Agnes Atwood has never stayed out past ten p.m., never gone on a date and never broken any of her parents' overbearing rules. Rules that are meant to protect their legally-blind daughter, but Agnes isn't quite sure what they are protecting her from.

Despite everything, Bo and Agnes become best friends. And it's the sort of friendship that runs more deeply than anything else. But when Bo shows up in the middle of the night, police sirens wailing in the distance, Agnes is faced with the biggest choice she's ever had to make. Run, or stay?

Rating: 4 Stars
Review: 
Sure, I loved this book on a whole, the characters, plot, all of it. But there was one paragraph in the book which I couldn't do anything but laugh at. It's the one quote I took from this book, such a good one though. I re-read it many times, read it to friends, posted it on social media, and I'm still not done with it, which is why it has taken up the entire first paragraph of my review. If you would like to read the quote (which contains some swearing), it is at the bottom of the review. :)

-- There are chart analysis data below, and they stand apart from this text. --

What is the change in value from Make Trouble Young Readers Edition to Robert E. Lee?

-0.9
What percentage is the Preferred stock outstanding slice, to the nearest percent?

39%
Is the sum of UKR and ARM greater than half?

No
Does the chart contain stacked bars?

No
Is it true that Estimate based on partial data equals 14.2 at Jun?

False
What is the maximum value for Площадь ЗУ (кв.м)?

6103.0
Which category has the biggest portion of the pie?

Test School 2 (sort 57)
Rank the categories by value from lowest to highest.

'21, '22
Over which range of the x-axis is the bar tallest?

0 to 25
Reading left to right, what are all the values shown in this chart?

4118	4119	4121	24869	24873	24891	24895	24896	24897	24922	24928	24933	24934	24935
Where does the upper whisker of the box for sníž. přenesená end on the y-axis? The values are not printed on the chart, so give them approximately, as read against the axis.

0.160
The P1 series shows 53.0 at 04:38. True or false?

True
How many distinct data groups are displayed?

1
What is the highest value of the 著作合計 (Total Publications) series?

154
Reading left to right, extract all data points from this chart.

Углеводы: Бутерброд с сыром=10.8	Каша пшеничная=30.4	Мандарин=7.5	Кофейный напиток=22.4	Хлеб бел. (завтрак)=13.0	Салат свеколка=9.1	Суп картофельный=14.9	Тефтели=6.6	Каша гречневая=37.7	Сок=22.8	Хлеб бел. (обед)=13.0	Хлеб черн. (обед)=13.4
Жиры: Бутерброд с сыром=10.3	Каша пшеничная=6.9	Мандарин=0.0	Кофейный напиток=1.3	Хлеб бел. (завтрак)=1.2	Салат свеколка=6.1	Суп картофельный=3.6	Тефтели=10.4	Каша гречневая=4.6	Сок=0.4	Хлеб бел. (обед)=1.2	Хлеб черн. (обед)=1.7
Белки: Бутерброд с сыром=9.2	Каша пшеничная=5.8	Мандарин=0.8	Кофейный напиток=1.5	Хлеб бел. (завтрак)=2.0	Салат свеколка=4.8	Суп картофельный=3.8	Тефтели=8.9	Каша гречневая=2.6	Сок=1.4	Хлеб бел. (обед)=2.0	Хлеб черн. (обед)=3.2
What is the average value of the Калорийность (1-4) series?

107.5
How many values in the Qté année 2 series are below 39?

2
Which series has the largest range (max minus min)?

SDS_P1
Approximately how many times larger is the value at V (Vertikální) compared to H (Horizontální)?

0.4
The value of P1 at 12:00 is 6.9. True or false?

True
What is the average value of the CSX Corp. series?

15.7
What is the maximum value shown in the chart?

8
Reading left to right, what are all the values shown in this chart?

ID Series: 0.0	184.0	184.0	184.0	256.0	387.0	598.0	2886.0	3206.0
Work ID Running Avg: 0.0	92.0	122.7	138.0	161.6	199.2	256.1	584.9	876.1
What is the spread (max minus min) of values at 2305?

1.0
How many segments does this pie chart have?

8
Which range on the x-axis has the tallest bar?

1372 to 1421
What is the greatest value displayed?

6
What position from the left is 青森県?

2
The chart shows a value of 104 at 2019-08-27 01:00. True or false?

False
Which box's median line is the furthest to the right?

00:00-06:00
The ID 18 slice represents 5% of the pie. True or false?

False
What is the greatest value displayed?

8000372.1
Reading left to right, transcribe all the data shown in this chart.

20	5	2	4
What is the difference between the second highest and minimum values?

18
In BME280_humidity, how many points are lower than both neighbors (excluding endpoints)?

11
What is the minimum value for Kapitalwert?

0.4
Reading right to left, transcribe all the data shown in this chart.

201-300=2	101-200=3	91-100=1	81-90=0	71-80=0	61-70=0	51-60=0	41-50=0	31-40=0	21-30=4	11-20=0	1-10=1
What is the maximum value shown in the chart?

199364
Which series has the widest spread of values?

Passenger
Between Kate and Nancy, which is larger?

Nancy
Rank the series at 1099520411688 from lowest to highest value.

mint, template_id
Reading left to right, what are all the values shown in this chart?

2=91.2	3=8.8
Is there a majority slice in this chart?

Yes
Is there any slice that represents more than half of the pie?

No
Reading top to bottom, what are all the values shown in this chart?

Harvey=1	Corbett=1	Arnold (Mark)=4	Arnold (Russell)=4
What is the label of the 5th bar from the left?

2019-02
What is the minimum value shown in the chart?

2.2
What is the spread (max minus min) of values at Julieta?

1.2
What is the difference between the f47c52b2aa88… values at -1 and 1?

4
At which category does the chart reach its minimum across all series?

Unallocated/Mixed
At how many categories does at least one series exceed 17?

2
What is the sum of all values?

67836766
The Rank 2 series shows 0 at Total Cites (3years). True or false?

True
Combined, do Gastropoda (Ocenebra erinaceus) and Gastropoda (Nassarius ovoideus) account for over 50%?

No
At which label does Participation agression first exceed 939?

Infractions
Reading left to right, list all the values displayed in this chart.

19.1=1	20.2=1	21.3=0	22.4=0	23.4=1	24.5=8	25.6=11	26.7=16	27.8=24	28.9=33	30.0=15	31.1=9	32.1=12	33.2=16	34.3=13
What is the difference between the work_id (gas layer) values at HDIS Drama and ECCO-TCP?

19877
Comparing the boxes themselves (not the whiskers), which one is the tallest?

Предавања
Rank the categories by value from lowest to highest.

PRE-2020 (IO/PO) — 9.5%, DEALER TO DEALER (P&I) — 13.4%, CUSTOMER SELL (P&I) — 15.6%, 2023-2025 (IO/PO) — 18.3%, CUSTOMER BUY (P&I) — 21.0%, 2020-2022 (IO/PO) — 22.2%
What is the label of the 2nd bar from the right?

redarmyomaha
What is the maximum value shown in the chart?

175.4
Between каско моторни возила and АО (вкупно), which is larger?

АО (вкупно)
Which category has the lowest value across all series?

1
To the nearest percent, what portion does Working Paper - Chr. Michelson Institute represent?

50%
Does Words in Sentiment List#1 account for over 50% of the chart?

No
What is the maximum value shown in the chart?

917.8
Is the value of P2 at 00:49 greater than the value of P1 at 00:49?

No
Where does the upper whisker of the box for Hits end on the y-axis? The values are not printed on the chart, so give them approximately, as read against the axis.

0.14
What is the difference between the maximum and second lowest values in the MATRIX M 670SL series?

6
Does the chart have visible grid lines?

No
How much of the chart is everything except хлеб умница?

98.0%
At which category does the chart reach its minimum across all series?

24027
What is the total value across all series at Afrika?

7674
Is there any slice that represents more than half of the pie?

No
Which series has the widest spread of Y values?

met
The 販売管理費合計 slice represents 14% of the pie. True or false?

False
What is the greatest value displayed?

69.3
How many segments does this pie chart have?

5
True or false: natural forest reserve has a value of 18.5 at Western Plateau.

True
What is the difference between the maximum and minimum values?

Run is the story of two girls, almost complete opposites in their society, yet they manage to become best friends. The chapters weren't just alternating POVs, told in first person by the girls, they also switched from past to present. The layout reminds me of prompt writing, and I envision the prompt being something along the lines of "write a story told from alternating POVs, each chapter switching POV and from past to present, vice versa". While this could turn into an absolute train wreck, Kody Keplinger managed it well.

Agnes and Bo remind me of siblings, specifically twins. Not the stereotypical ones that are either exactly the same or complete opposites, but two people who have enough similarities to be family, and many differences, not necessarily opposites. They have very different pasts, which leads them onto two parallel, almost opposite paths to their futures. For both of them, it includes accepting that their dreams won't always be reality.

I really like how the end of each chapter fits perfectly into the start of another. For example, from Bo's POV (the present), the chapter ended with a fight, and the start of Agne's POV (the past) recounted another time when they fought. The last few chapters link the past to the very beginning of the story, which is a very skillful move from the author. The ending definitely wasn't a HEA for either of the girls, which I am happy with. They both have a difficult time, and in the end I think they are rewarded fairly.
Purchase Location: ~I received a copy from Hachette NZ in exchange for an honest review~
Edition:
Paperback
Buy the book:
Book Depository
Quotes: 'And when I look back at him, the only words I can manage sure ain't poetry. "F**k you."'
Recommended for: Fans of YA Contemporary books.